- What the exercise asks
Select and copy out every line in the records containing "روزرسانی".

═══

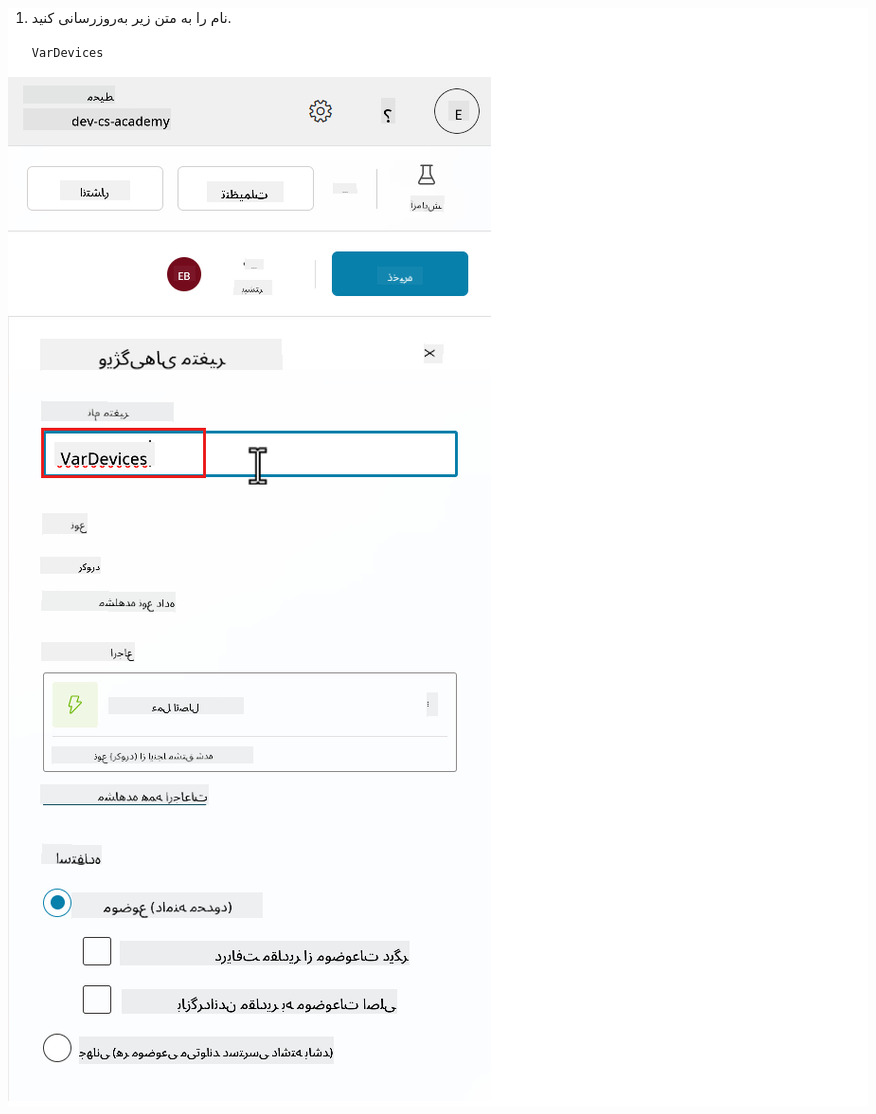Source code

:1. نام را به متن زیر به‌روزرسانی کنید.

    ```text
    VarDevices
    ```

![به‌روزرسانی نام متغیر](../../../../../translated_images/7.3_16_RenameVariable.55d7adb355808d39fe515bf980af123c60e218fa427354079e86efc412dc0f83.fa.png)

═══

- Response for this exercise
:1. نام را به متن زیر به‌روزرسانی کنید.
![به‌روزرسانی نام متغیر](../../../../../translated_images/7.3_16_RenameVariable.55d7adb355808d39fe515bf980af123c60e218fa427354079e86efc412dc0f83.fa.png)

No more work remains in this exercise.